Milwaukee Art Museum's 'American Memory' Exhibit Explores The Roles & Life Of Their Collection
Images can have a big impact on our memory and understanding of past events — especially if they’re on display at a museum. A new exhibit at the Milwaukee Art Museum (MAM) aims to relate their existing collection to historical events while also reflecting on the institution’s own practices of collecting history.
"American Memory: Commemoration, Nostalgia, and Revision is a three-part exhibit that exposes the selective editing of history through art and invites people to talk about these difficult subjects.
"I think one of the key interpretive strategies for 'American Memory' is to move away from a purely aesthetic examination or interpretation of the object ... to dive deeper into the role and the life of the object," says Brandon Ruud, the Abert Family Curator of American Art at the Milwaukee Art Museum.
He says the exhibit branched off from previous research and planned implementation of The Citizenship Project — a curriculum used with historic American art collections to teach American history to help people prepare for the US citizenship test.
Phoenix Brown, the Abert Family Curatorial Fellow, was originally brought on at the MAM to explore this project when the coronavirus pandemic forced the museum to close.
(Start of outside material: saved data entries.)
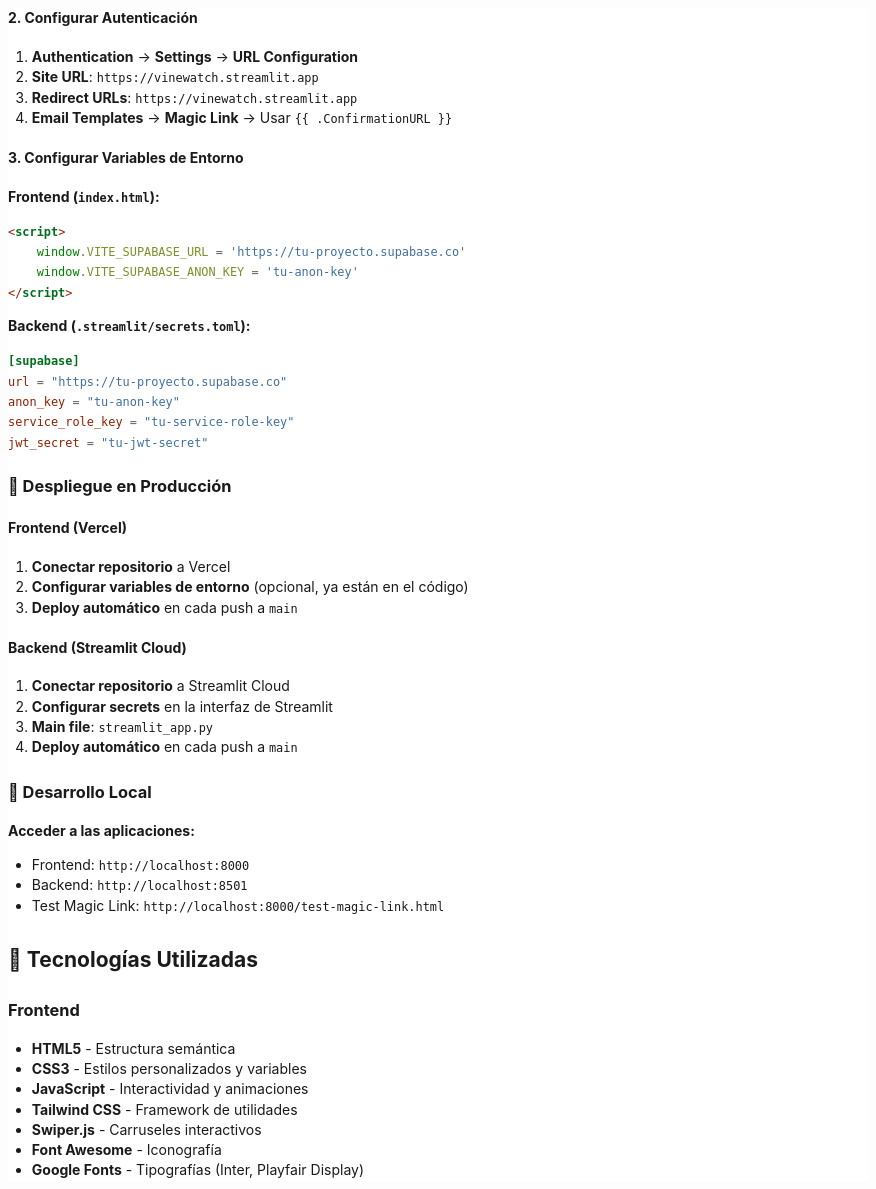 #### 2. Configurar Autenticación
1. **Authentication** → **Settings** → **URL Configuration**
2. **Site URL**: `https://vinewatch.streamlit.app`
3. **Redirect URLs**: `https://vinewatch.streamlit.app`
4. **Email Templates** → **Magic Link** → Usar `{{ .ConfirmationURL }}`

#### 3. Configurar Variables de Entorno

**Frontend (`index.html`):**
```html
<script>
    window.VITE_SUPABASE_URL = 'https://tu-proyecto.supabase.co'
    window.VITE_SUPABASE_ANON_KEY = 'tu-anon-key'
</script>
```

**Backend (`.streamlit/secrets.toml`):**
```toml
[supabase]
url = "https://tu-proyecto.supabase.co"
anon_key = "tu-anon-key"
service_role_key = "tu-service-role-key"
jwt_secret = "tu-jwt-secret"
```

### 🚀 Despliegue en Producción

#### Frontend (Vercel)
1. **Conectar repositorio** a Vercel
2. **Configurar variables de entorno** (opcional, ya están en el código)
3. **Deploy automático** en cada push a `main`

#### Backend (Streamlit Cloud)
1. **Conectar repositorio** a Streamlit Cloud
2. **Configurar secrets** en la interfaz de Streamlit
3. **Main file**: `streamlit_app.py`
4. **Deploy automático** en cada push a `main`

### 🧪 Desarrollo Local

**Acceder a las aplicaciones:**
- Frontend: `http://localhost:8000`
- Backend: `http://localhost:8501`
- Test Magic Link: `http://localhost:8000/test-magic-link.html`

## 🎨 Tecnologías Utilizadas

### Frontend
- **HTML5** - Estructura semántica
- **CSS3** - Estilos personalizados y variables
- **JavaScript** - Interactividad y animaciones
- **Tailwind CSS** - Framework de utilidades
- **Swiper.js** - Carruseles interactivos
- **Font Awesome** - Iconografía
- **Google Fonts** - Tipografías (Inter, Playfair Display)
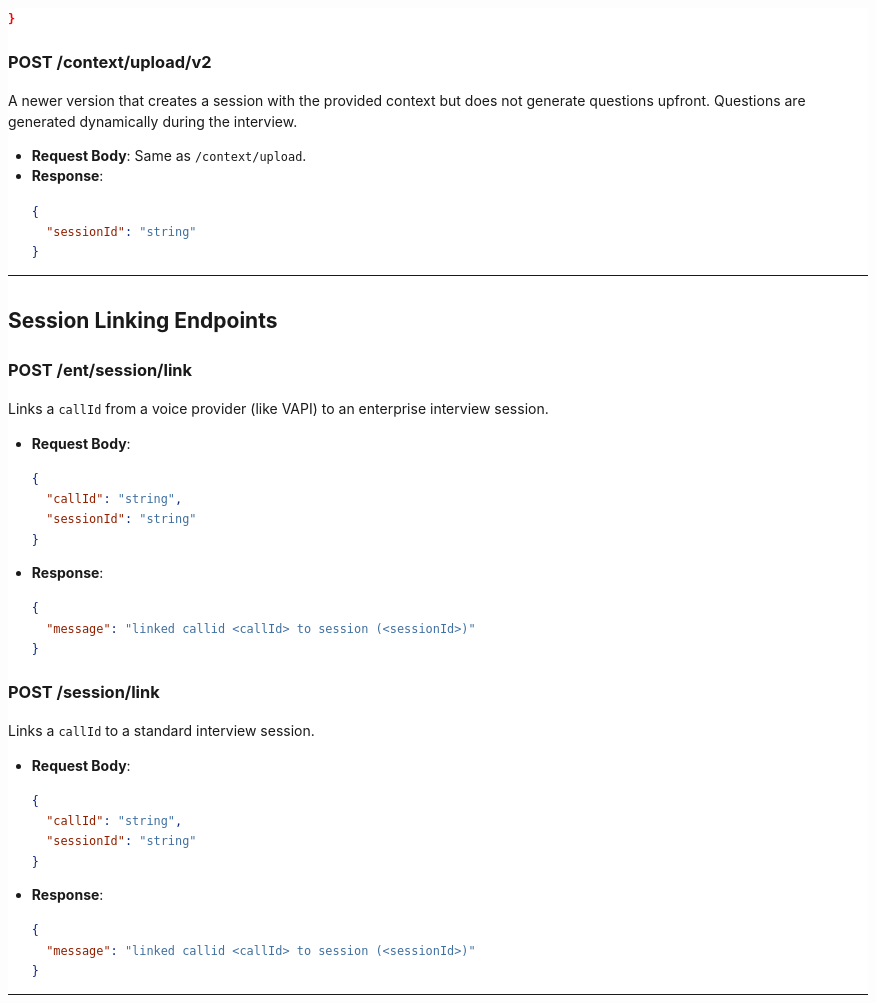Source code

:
   ```json
  }
  ```

### POST /context/upload/v2
A newer version that creates a session with the provided context but does not generate questions upfront. Questions are generated dynamically during the interview.

- **Request Body**: Same as `/context/upload`.
- **Response**:
  ```json
  {
    "sessionId": "string"
  }
  ```

---

## Session Linking Endpoints

### POST /ent/session/link
Links a `callId` from a voice provider (like VAPI) to an enterprise interview session.

- **Request Body**:
  ```json
  {
    "callId": "string",
    "sessionId": "string"
  }
  ```
- **Response**:
  ```json
  {
    "message": "linked callid <callId> to session (<sessionId>)"
  }
  ```

### POST /session/link
Links a `callId` to a standard interview session.

- **Request Body**:
  ```json
  {
    "callId": "string",
    "sessionId": "string"
  }
  ```
- **Response**:
  ```json
  {
    "message": "linked callid <callId> to session (<sessionId>)"
  }
  ```

---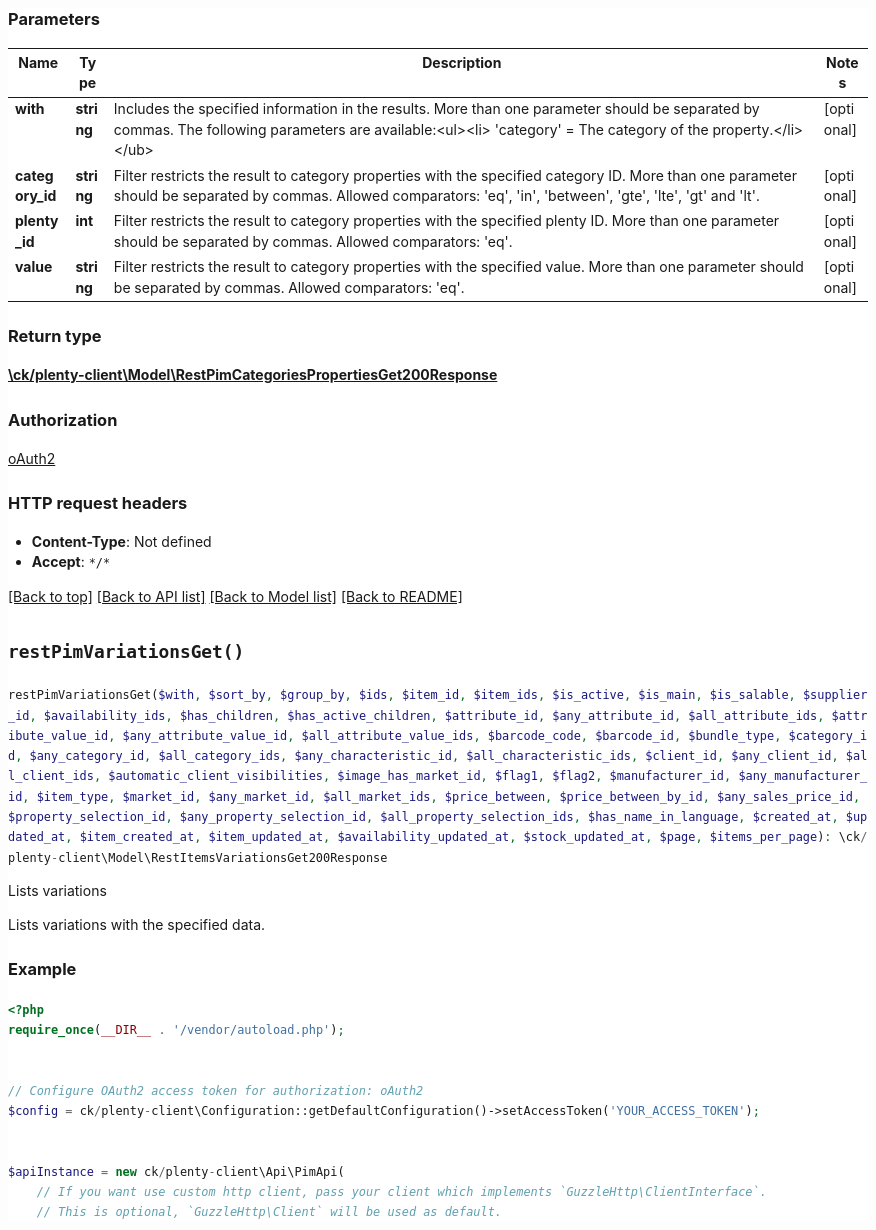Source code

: ### Parameters

| Name | Type | Description  | Notes |
| ------------- | ------------- | ------------- | ------------- |
| **with** | **string**| Includes the specified information in the results. More than one parameter should be separated by commas. The following parameters are available:&lt;ul&gt;&lt;li&gt; &#39;category&#39; &#x3D; The category of the property.&lt;/li&gt;&lt;/ub&gt; | [optional] |
| **category_id** | **string**| Filter restricts the result to category properties with the specified category ID. More than one parameter should be separated by commas. Allowed comparators: &#39;eq&#39;, &#39;in&#39;, &#39;between&#39;, &#39;gte&#39;, &#39;lte&#39;, &#39;gt&#39; and &#39;lt&#39;. | [optional] |
| **plenty_id** | **int**| Filter restricts the result to category properties with the specified plenty ID. More than one parameter should be separated by commas. Allowed comparators: &#39;eq&#39;. | [optional] |
| **value** | **string**| Filter restricts the result to category properties with the specified value. More than one parameter should be separated by commas. Allowed comparators: &#39;eq&#39;. | [optional] |

### Return type

[**\ck/plenty-client\Model\RestPimCategoriesPropertiesGet200Response**](../Model/RestPimCategoriesPropertiesGet200Response.md)

### Authorization

[oAuth2](../../README.md#oAuth2)

### HTTP request headers

- **Content-Type**: Not defined
- **Accept**: `*/*`

[[Back to top]](#) [[Back to API list]](../../README.md#endpoints)
[[Back to Model list]](../../README.md#models)
[[Back to README]](../../README.md)

## `restPimVariationsGet()`

```php
restPimVariationsGet($with, $sort_by, $group_by, $ids, $item_id, $item_ids, $is_active, $is_main, $is_salable, $supplier_id, $availability_ids, $has_children, $has_active_children, $attribute_id, $any_attribute_id, $all_attribute_ids, $attribute_value_id, $any_attribute_value_id, $all_attribute_value_ids, $barcode_code, $barcode_id, $bundle_type, $category_id, $any_category_id, $all_category_ids, $any_characteristic_id, $all_characteristic_ids, $client_id, $any_client_id, $all_client_ids, $automatic_client_visibilities, $image_has_market_id, $flag1, $flag2, $manufacturer_id, $any_manufacturer_id, $item_type, $market_id, $any_market_id, $all_market_ids, $price_between, $price_between_by_id, $any_sales_price_id, $property_selection_id, $any_property_selection_id, $all_property_selection_ids, $has_name_in_language, $created_at, $updated_at, $item_created_at, $item_updated_at, $availability_updated_at, $stock_updated_at, $page, $items_per_page): \ck/plenty-client\Model\RestItemsVariationsGet200Response
```

Lists variations

Lists variations with the specified data.

### Example

```php
<?php
require_once(__DIR__ . '/vendor/autoload.php');


// Configure OAuth2 access token for authorization: oAuth2
$config = ck/plenty-client\Configuration::getDefaultConfiguration()->setAccessToken('YOUR_ACCESS_TOKEN');


$apiInstance = new ck/plenty-client\Api\PimApi(
    // If you want use custom http client, pass your client which implements `GuzzleHttp\ClientInterface`.
    // This is optional, `GuzzleHttp\Client` will be used as default.
```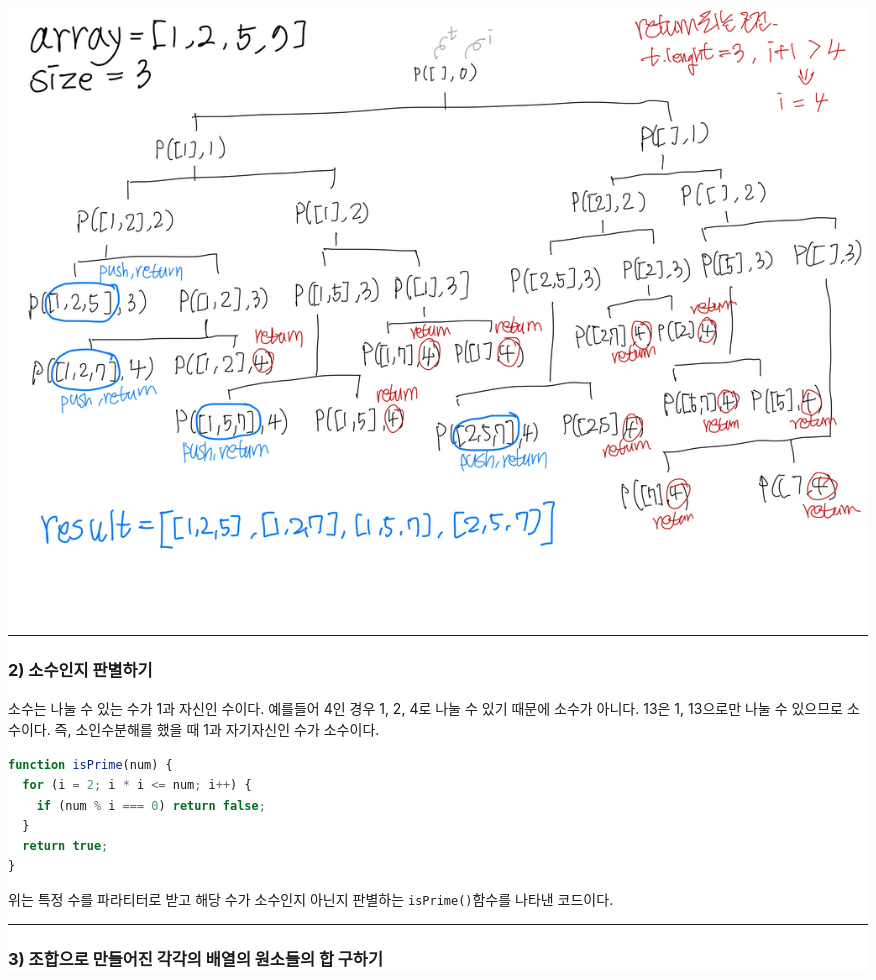 ![make-prime-number1](/image/CodingTest/programmers_make-prime-number/make-preime-number1.jpg)

---

### 2) 소수인지 판별하기

소수는 나눌 수 있는 수가 1과 자신인 수이다. 예를들어 4인 경우 1, 2, 4로 나눌 수 있기 때문에 소수가 아니다. 13은 1, 13으로만 나눌 수 있으므로 소수이다. 즉, 소인수분해를 했을 때 1과 자기자신인 수가 소수이다.

```js
function isPrime(num) {
  for (i = 2; i * i <= num; i++) {
    if (num % i === 0) return false;
  }
  return true;
}
```

위는 특정 수를 파라티터로 받고 해당 수가 소수인지 아닌지 판별하는 `isPrime()`함수를 나타낸 코드이다.

---

### 3) 조합으로 만들어진 각각의 배열의 원소들의 합 구하기
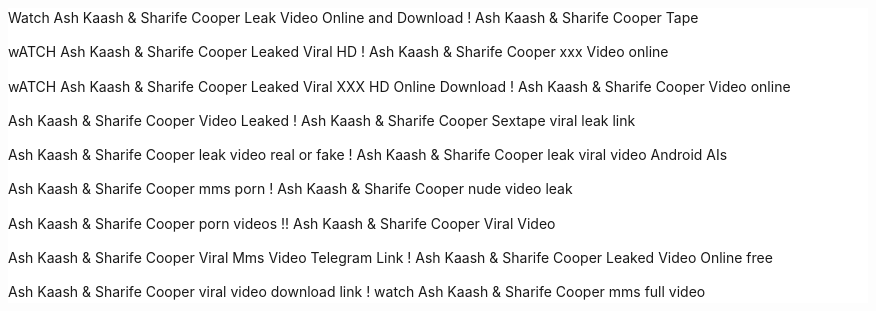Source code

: Watch Ash Kaash & Sharife Cooper Leak Video Online and Download ! Ash Kaash & Sharife Cooper Tape

wATCH Ash Kaash & Sharife Cooper Leaked Viral HD ! Ash Kaash & Sharife Cooper xxx Video online

wATCH Ash Kaash & Sharife Cooper Leaked Viral XXX HD Online Download ! Ash Kaash & Sharife Cooper Video online

Ash Kaash & Sharife Cooper Video Leaked ! Ash Kaash & Sharife Cooper Sextape viral leak link

Ash Kaash & Sharife Cooper leak video real or fake ! Ash Kaash & Sharife Cooper leak viral video Android AIs

Ash Kaash & Sharife Cooper mms porn ! Ash Kaash & Sharife Cooper nude video leak

Ash Kaash & Sharife Cooper porn videos !! Ash Kaash & Sharife Cooper Viral Video

Ash Kaash & Sharife Cooper Viral Mms Video Telegram Link ! Ash Kaash & Sharife Cooper Leaked Video Online free

Ash Kaash & Sharife Cooper viral video download link ! watch Ash Kaash & Sharife Cooper mms full video
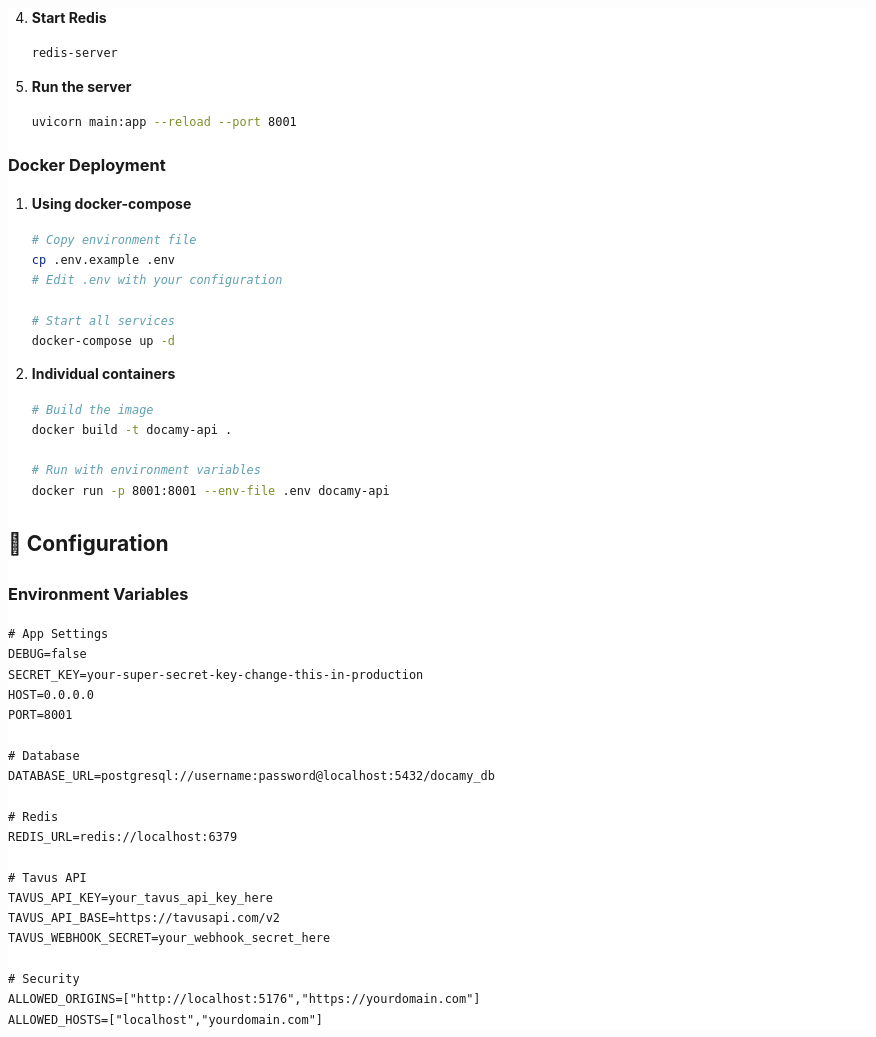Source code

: 4. **Start Redis**
   ```bash
   redis-server
   ```

5. **Run the server**
   ```bash
   uvicorn main:app --reload --port 8001
   ```

### Docker Deployment

1. **Using docker-compose**
   ```bash
   # Copy environment file
   cp .env.example .env
   # Edit .env with your configuration
   
   # Start all services
   docker-compose up -d
   ```

2. **Individual containers**
   ```bash
   # Build the image
   docker build -t docamy-api .
   
   # Run with environment variables
   docker run -p 8001:8001 --env-file .env docamy-api
   ```

## 🔧 Configuration

### Environment Variables

```env
# App Settings
DEBUG=false
SECRET_KEY=your-super-secret-key-change-this-in-production
HOST=0.0.0.0
PORT=8001

# Database
DATABASE_URL=postgresql://username:password@localhost:5432/docamy_db

# Redis
REDIS_URL=redis://localhost:6379

# Tavus API
TAVUS_API_KEY=your_tavus_api_key_here
TAVUS_API_BASE=https://tavusapi.com/v2
TAVUS_WEBHOOK_SECRET=your_webhook_secret_here

# Security
ALLOWED_ORIGINS=["http://localhost:5176","https://yourdomain.com"]
ALLOWED_HOSTS=["localhost","yourdomain.com"]
```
However, they decided to use the research and their existing collection to explore the same ideas in American history.
"Whether through portraiture, through abstraction, through historical paintings and objects — what does this tell us about the people, the creators and makers, the events?," notes Ruud. "And we started posing a lot more questions than answers."
Brown says that one thing that stood out to her in researching this project was the "weird gaps" the MAM has in its collecting practices, and the objects and cultures that aren't represented.
"These holes kind of present the opportunity to expand American Memory throughout the museum, so the first three chapters may not be the last chapters," she notes.
The chapters include, Chapter 1: People and Identity, Chapter 2: Activism and Terrorism, and Chapter 3: Responses and Revisions. Parts one and two are open now. The third installment will open in October 2021.
Rudd says that many of the works featured in the exhibit are from the 1930s and were objects of great controversy and scandal when they were created.
"Once they enter a museum collection, there are so many people, stories, components behind them that they really do take on different meanings and you peel back the layers. And there's so many stories behind them — both positive and negative," he says.
Brown adds that "There are some troubling images ... but the museum felt it was important to touch on these things because it's part of our collecting practice and our collecting history."
Through shifting the audience's perspective on the artwork, Brown hopes that people coming to the museum can "see a reflection of themselves and that they have the agency to engage with the works and also contribute to how these works are interpreted."
"This is, in a way, very experimental for us and it allows us to keep adding to and including and incorporating other narratives, other voices," adds Ruud.